══ Available data ══
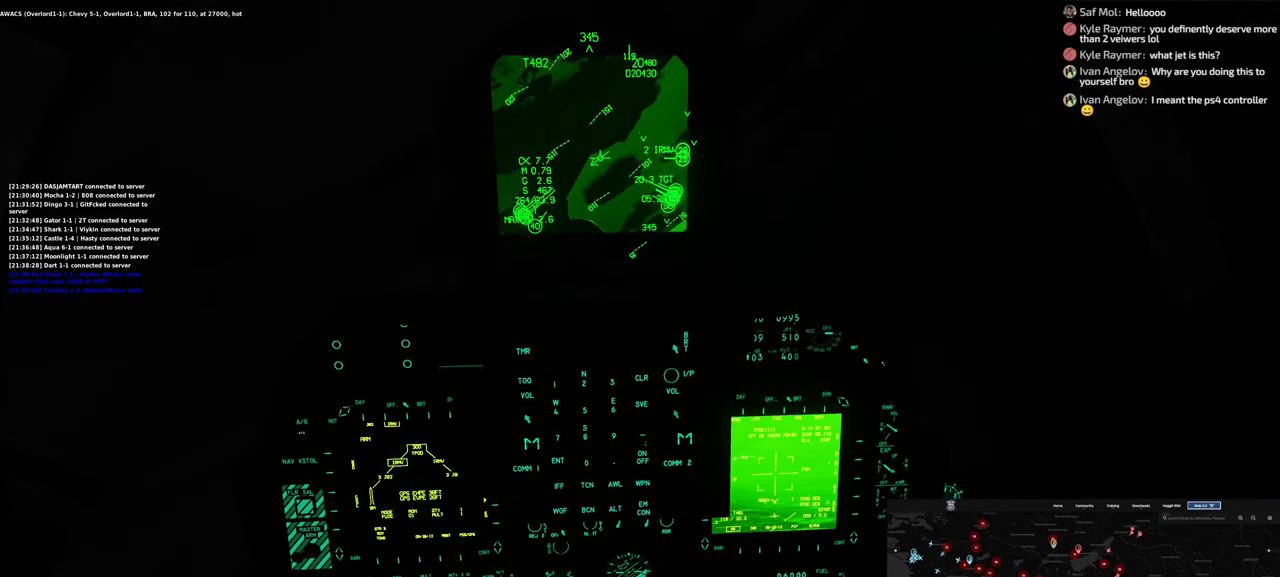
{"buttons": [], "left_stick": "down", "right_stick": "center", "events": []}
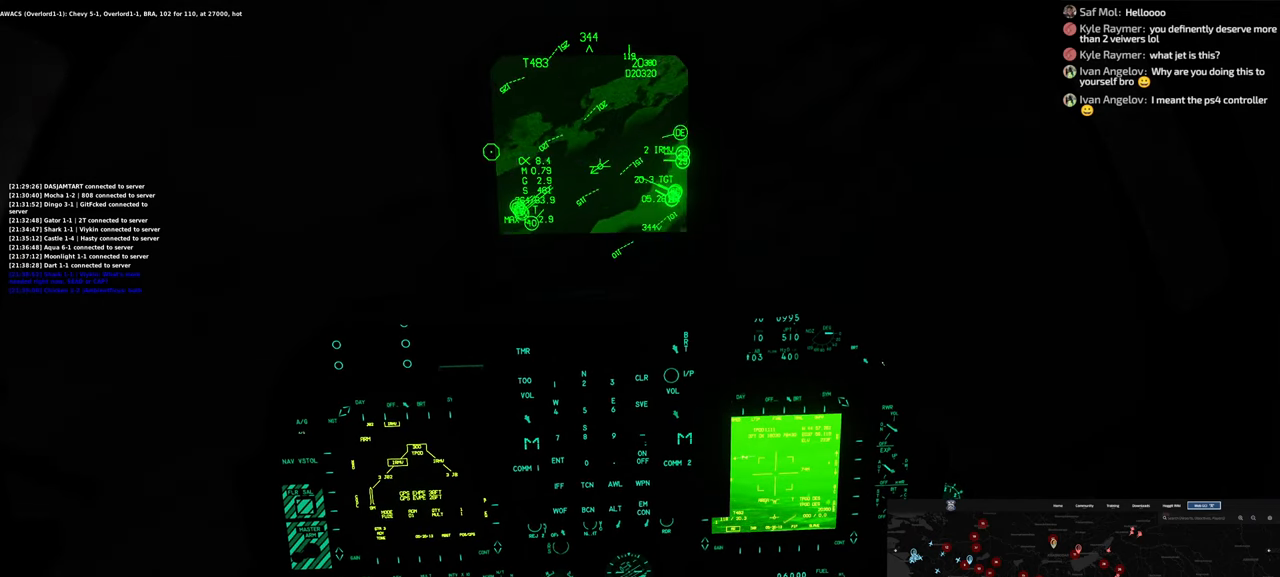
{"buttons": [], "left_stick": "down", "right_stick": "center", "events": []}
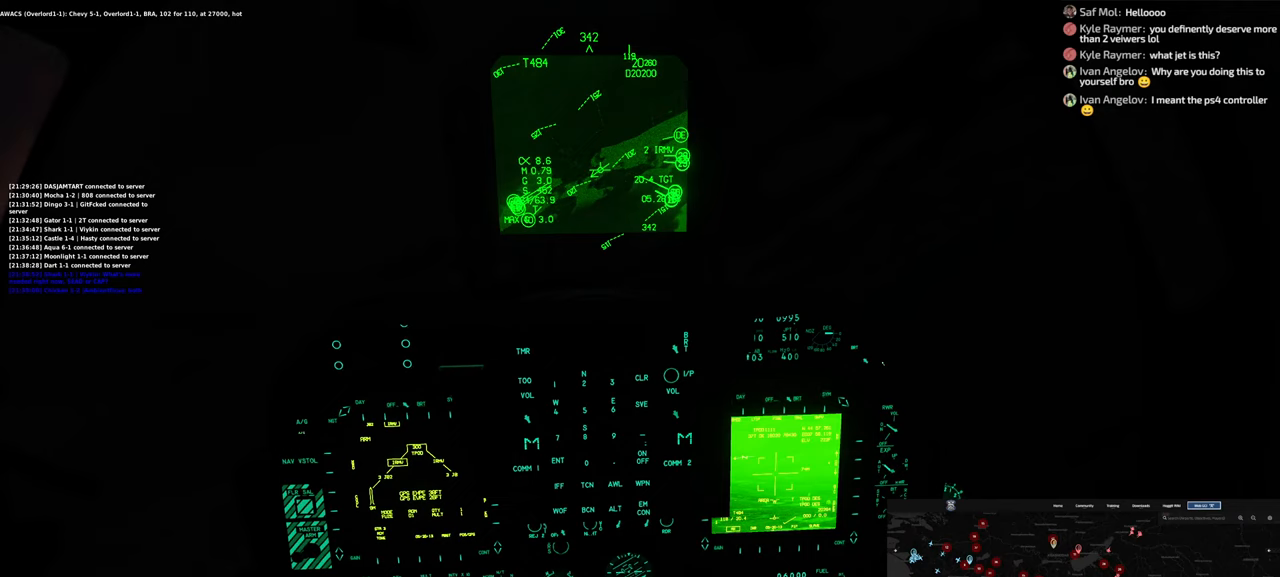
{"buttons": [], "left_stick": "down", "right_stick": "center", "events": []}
═══
» How to complete this task
An exact, word-for-word version of the material is required, free of pictures.

» Reply
{"buttons": [], "left_stick": "down", "right_stick": "center", "events": []}
{"buttons": [], "left_stick": "down", "right_stick": "center", "events": []}
{"buttons": [], "left_stick": "down", "right_stick": "center", "events": []}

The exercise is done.